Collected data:
***

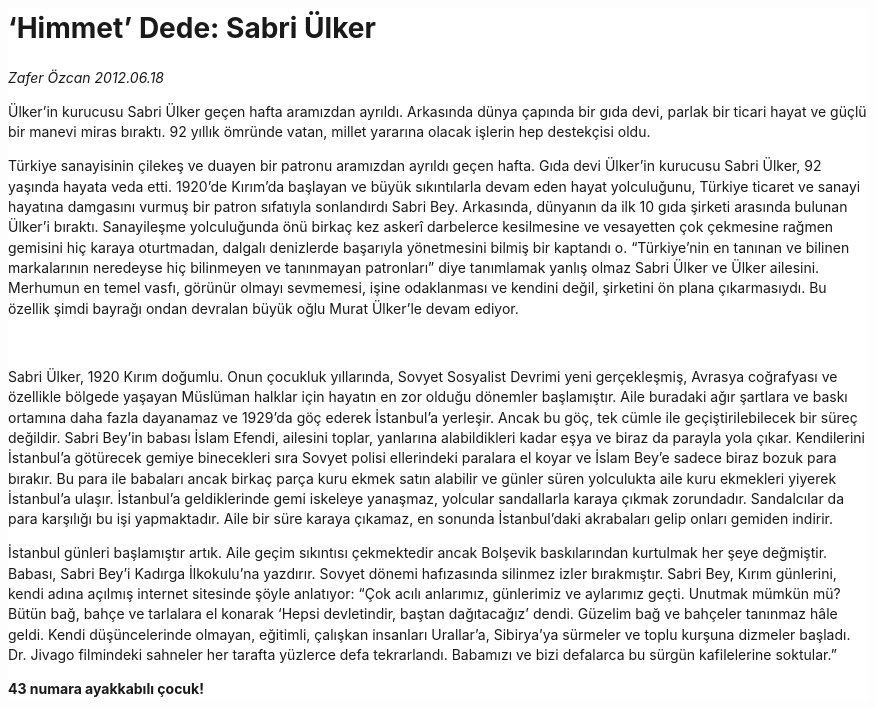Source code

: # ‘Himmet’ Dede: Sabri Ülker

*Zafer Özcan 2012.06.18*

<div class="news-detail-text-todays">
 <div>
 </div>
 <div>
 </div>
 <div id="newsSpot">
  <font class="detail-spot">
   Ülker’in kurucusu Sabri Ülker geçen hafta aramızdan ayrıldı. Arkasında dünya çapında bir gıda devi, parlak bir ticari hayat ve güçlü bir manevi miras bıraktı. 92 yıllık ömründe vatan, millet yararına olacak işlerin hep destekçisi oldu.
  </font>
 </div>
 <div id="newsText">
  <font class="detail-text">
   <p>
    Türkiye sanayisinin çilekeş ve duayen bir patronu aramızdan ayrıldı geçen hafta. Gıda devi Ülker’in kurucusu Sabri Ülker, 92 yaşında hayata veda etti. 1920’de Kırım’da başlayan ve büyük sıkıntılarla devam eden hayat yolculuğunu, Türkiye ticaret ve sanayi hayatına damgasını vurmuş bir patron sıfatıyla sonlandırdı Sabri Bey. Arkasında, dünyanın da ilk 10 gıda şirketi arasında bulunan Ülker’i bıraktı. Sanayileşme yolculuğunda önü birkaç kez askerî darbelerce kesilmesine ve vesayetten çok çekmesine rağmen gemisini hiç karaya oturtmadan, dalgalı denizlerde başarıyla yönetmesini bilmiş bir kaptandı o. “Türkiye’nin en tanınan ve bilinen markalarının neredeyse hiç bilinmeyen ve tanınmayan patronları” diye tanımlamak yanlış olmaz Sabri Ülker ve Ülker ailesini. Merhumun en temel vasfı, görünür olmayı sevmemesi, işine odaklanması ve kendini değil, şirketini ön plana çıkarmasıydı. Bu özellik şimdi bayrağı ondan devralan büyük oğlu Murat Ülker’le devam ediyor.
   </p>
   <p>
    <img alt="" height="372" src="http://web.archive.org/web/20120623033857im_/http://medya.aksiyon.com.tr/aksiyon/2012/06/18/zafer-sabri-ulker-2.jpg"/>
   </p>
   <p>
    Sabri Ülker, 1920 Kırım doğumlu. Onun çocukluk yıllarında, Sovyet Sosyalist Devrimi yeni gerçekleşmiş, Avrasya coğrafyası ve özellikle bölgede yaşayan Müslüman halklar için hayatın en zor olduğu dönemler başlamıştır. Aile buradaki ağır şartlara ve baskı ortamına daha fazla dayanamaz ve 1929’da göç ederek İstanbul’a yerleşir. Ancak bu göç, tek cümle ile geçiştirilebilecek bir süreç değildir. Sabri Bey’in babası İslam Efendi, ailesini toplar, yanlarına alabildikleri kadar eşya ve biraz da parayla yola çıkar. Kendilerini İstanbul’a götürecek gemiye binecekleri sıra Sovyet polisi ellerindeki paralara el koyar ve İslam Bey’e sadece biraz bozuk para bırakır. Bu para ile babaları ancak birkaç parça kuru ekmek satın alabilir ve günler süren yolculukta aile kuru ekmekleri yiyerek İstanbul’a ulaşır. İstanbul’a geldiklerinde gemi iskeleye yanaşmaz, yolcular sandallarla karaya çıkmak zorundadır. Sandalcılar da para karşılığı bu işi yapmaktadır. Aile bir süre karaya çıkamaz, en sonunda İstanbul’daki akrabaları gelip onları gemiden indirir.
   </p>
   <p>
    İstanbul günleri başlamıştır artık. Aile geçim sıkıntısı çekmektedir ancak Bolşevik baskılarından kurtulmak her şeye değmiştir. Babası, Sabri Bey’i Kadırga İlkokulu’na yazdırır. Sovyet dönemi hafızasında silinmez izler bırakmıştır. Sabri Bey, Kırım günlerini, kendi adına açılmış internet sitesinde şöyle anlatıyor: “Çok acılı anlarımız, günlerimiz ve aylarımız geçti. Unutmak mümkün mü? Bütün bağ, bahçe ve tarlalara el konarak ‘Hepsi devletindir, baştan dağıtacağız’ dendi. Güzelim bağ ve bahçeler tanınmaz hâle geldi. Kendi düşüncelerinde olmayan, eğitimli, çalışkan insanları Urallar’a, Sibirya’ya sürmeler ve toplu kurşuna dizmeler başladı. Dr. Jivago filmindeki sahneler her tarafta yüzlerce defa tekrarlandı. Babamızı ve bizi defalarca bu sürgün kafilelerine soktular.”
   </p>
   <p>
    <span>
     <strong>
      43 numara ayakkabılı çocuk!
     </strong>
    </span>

***

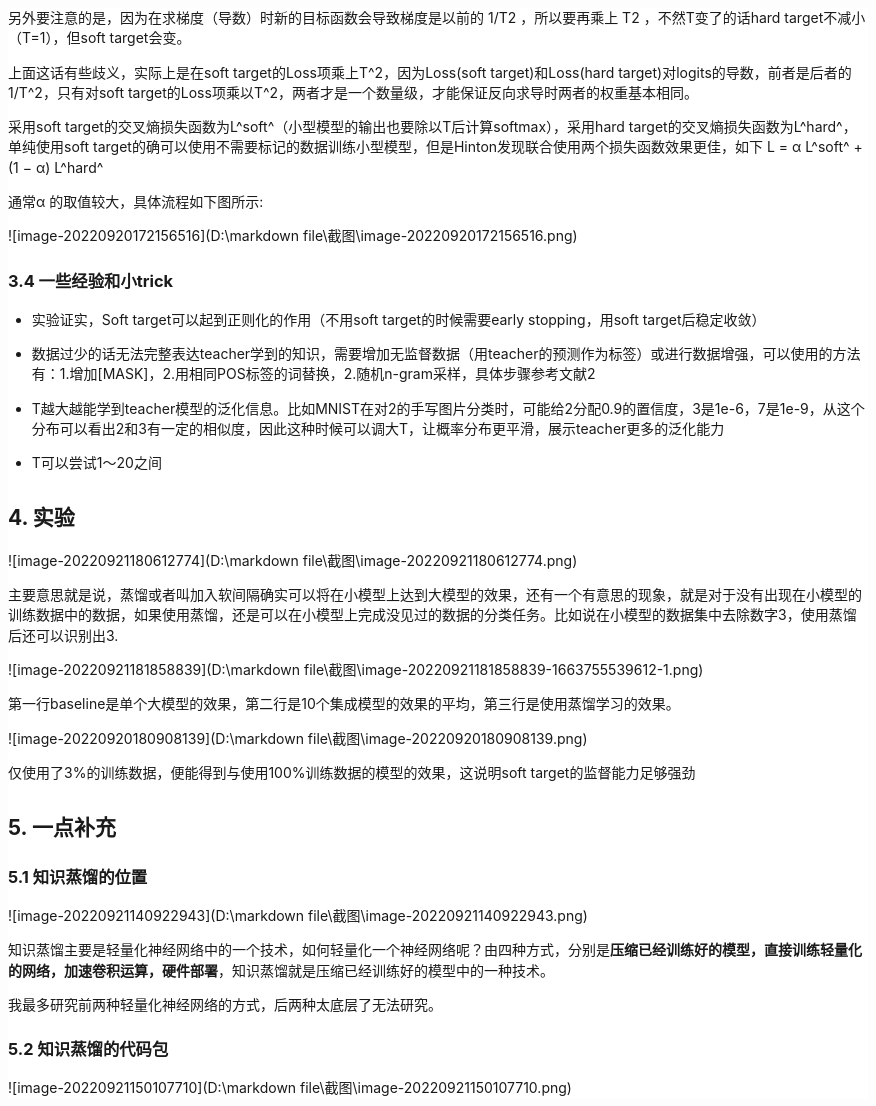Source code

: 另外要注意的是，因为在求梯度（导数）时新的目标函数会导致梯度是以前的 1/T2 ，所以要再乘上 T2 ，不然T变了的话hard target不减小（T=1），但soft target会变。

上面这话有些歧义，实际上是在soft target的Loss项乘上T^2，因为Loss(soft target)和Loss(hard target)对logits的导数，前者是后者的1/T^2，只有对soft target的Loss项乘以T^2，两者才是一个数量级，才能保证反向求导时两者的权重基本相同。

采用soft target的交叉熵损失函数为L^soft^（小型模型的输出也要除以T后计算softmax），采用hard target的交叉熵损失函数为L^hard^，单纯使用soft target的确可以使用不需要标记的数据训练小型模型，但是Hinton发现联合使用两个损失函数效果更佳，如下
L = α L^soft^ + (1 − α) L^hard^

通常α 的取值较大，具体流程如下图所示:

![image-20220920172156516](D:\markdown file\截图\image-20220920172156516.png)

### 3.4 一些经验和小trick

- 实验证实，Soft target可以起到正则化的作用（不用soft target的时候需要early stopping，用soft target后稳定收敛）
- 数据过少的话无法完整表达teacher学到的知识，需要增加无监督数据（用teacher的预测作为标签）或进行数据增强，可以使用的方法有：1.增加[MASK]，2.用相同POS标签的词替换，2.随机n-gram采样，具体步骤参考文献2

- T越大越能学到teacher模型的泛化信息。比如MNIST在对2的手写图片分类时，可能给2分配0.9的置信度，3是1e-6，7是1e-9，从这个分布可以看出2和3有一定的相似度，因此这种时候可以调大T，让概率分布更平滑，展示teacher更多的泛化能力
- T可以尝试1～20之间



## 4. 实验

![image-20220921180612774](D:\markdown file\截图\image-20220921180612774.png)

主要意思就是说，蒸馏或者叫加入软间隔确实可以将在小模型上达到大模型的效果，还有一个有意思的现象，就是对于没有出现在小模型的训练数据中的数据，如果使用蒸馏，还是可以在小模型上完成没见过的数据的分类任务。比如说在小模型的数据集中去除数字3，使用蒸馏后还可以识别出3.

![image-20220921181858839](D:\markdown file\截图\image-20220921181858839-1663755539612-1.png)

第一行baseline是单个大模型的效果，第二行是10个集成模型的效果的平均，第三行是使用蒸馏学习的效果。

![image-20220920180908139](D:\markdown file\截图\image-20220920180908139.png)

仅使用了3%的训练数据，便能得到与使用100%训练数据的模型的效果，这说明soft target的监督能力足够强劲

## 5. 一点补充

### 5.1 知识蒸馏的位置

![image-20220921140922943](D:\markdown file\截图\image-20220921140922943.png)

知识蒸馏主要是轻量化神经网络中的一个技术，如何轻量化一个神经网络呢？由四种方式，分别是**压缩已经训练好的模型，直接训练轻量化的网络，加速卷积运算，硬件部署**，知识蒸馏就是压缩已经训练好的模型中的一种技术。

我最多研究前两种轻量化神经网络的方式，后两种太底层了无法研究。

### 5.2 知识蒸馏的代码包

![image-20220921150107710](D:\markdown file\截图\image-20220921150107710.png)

***

TASK OBJECTIVE:
Using the data above, extract exactly the lines from the one that holds "- T可以尝试1～20之间" to the one that holds "主要意思就是说，蒸馏或者叫加", both ends included, and no others.

ANSWER TO THIS PROBLEM:
- T可以尝试1～20之间



## 4. 实验

![image-20220921180612774](D:\markdown file\截图\image-20220921180612774.png)

主要意思就是说，蒸馏或者叫加入软间隔确实可以将在小模型上达到大模型的效果，还有一个有意思的现象，就是对于没有出现在小模型的训练数据中的数据，如果使用蒸馏，还是可以在小模型上完成没见过的数据的分类任务。比如说在小模型的数据集中去除数字3，使用蒸馏后还可以识别出3.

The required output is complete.